J Magn Reson. 2004 Oct;170(2):329-35. doi: 10.1016/j.jmr.2004.07.009.
Pattern recognition techniques are effective tools for reducing the information contained in large spectral data sets to a much smaller number of significant features which can then be used to make interpretations about the chemical or biochemical system under study. Often the effectiveness of such approaches is impeded by experimental and instrument induced variations in the position, phase, and line width of the spectral peaks. Although characterizing the cause and magnitude of these fluctuations could be important in its own right (pH-induced NMR chemical shift changes, for example) in general they obscure the process of pattern discovery. One major area of application is the use of large databases of (1)H NMR spectra of biofluids such as urine for investigating perturbations in metabolic profiles caused by drugs or disease, a process now termed metabonomics. Frequency shifts of individual peaks are the dominant source of such unwanted variations in this type of data. In this paper, an automatic procedure for aligning the individual peaks in the data set is described and evaluated. The proposed method will be vital for the efficient and automatic analysis of large metabonomic data sets and should also be applicable to other types of data.

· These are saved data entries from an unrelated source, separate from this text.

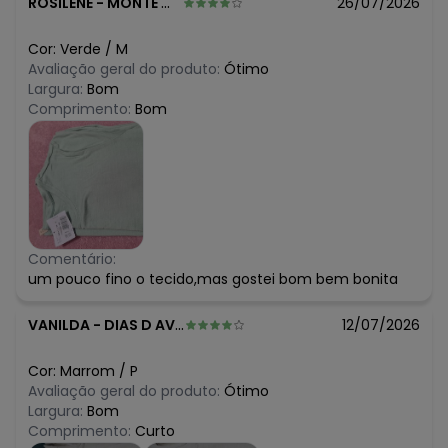
ROSILENE
-
MONTE MOR - SP
26/07/2026
Cor:
Verde
/
M
Avaliação geral do produto:
Ótimo
Largura:
Bom
Comprimento:
Bom
Comentário:
um pouco fino o tecido,mas gostei bom bem bonita
VANILDA
-
DIAS D AVILA - BA
12/07/2026
Cor:
Marrom
/
P
Avaliação geral do produto:
Ótimo
Largura:
Bom
Comprimento:
Curto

模式识别技术是将大型光谱数据集中包含的信息减少到数量少得多的重要特征的有效工具,这些特征随后可用于对所研究的化学或生化系统进行解释。通常,此类方法的有效性会受到光谱峰的位置、相位和线宽的实验和仪器诱导变化的阻碍。尽管表征这些波动的原因和幅度本身可能很重要(例如pH诱导的核磁共振化学位移变化),但总体而言,它们会掩盖模式发现的过程。一个主要应用领域是使用生物流体(如尿液)的氢核磁共振光谱大型数据库来研究药物或疾病引起的代谢谱扰动,这一过程现在称为代谢组学。在这类数据中,单个峰的频移是此类不必要变化的主要来源。本文描述并评估了一种用于对齐数据集中单个峰的自动程序。所提出的方法对于大型代谢组学数据集的高效自动分析至关重要,并且也应适用于其他类型的数据。